Though his fixation was somewhat severe, after long talks with Pollack, the man subsequently went down the aisle with a woman he once shunned because she had a mole on her face.
 
Another of Pollack's cases was a man dating four women at once. He'd had a bad childhood and liked a safety net.
 
After therapy he married one of his four lovers.
 
Toronto area psychotherapists also report more men visiting them for treatment.
 
And what's driving them into therapy?
 
A myriad of things, say the therapists, including stress, relationship problems, aging, loneliness, depression, unwanted erotic fantasies and impotence.
 
"It takes great courage for men to seek help, especially when they fear being viewed as puny, wimpy and unable to handle things," says Toronto psychotherapist Steve Schklar, 56.
 
"Men have tried to tough it out but it doesn't work. It's a wonderful thing that they are venturing out for help."
 
Men make up 70% of Schklar's practice and the president of the Ontario Society of Psychotherapists says colleagues report similar numbers.
 
A number of patients, he reveals, are middle-aged and afraid of growing old. "They are wondering what they have accomplished," he reports.
 
"The world is changing too fast, they don't know how to speak to their wives, how to be politically correct. They are feeling out of step."
 
Schklar offers individual and or group sessions. Most clients spend three to six months in therapy through once-a-week, 50-minute sessions.
 
Men of all avenues enter his office: Rich, poor, factory workers, doctors, businessmen, artists and librarians.
 
He's seen victims of physical and sexual abuse and seedy men who've now "cleaned up their act."
 
Many are tongue-tied about their feelings, notes Schklar, and he helps them open up.
 
One treatment involves asking men to note their emotions and those of people they deal with. They can then take part in group sessions and practise expressing themselves.
 
Doug McKee, 37, an Atlanta area psychologist who has studied men's issues, says his male clientele has spiralled.
 
The supposed stigma of only wimps going for therapy is being overcome, he says.
 
"It's okay for men to be lost and seek directions," he says.

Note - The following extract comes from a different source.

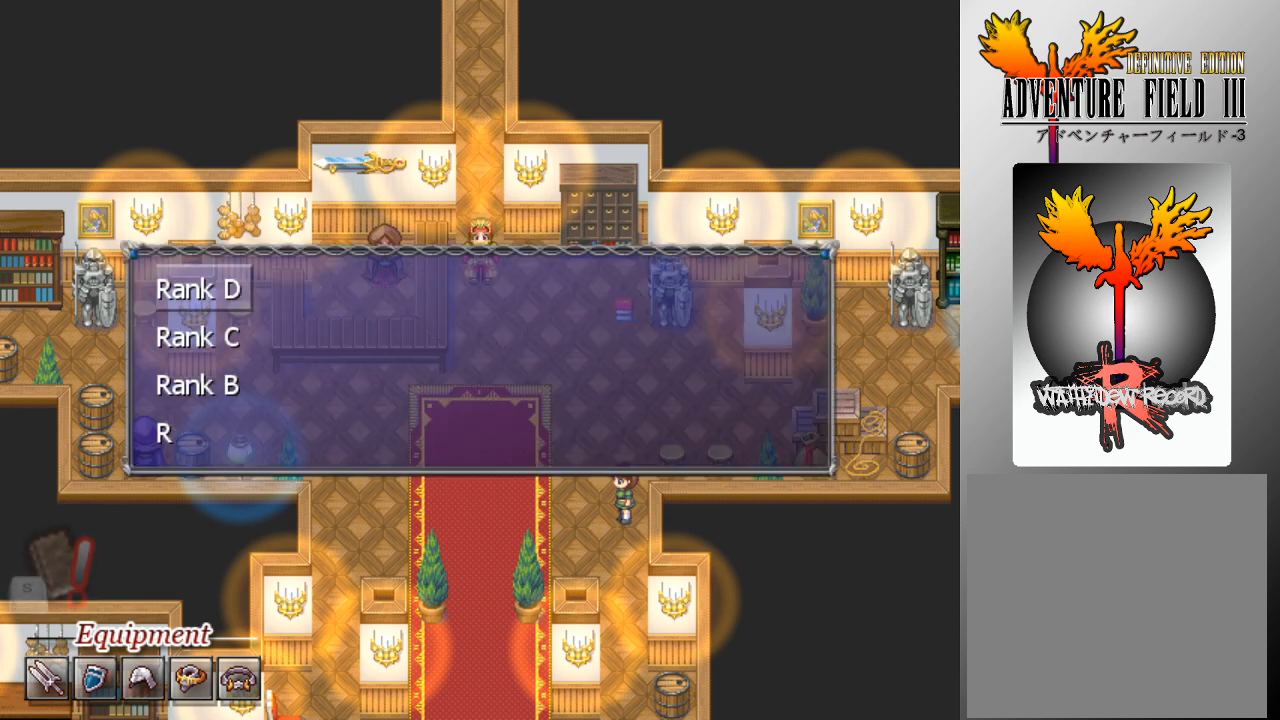
{"buttons": ["A"], "left_stick": "center", "events": [[500, "A", "down"]]}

McKee believes the readiness of famous male celebrities to discuss their therapy has helped men bite the bullet.
 
"There's a lot of soul searching going on in a society that changes so fast," he says. "Men of the '90s are different. They're more willing to go outside the box and do less traditional things."
 
But is male therapy another made-in-Hollywood trend?
 
Definitely not, says Toronto psychotherapist Joyce Curry, 43.
 
"Therapy is no easy matter," she says. "Stripping the layers and looking at oneself is hard work. There's no danger of it becoming trendy."
 
What types of guys are going
 
What types of men are going into therapy? Here are some of the categories:
 
Walter Mitty Man: Quiet. Nice. Well-liked. Internal pain and fury.
 
Outdoor Man: Prefers his company to his family's as he's less uptight alone. Miserable and depressed.
 
Beer Man: Laughs it off. Nothing wrong with me, he insists.
 
Macho Man: To him, sex is love.
 
Mid-Life Crisis Man: Been there, done that. Afraid of aging. Depressed. Anxious.
 
Indecisive Man: Can't commit. Won't express true feelings. Stressed. Anxious. Likely depressed.
 
Success Man: Married to job. Pathetic social life. Breakdown in progress.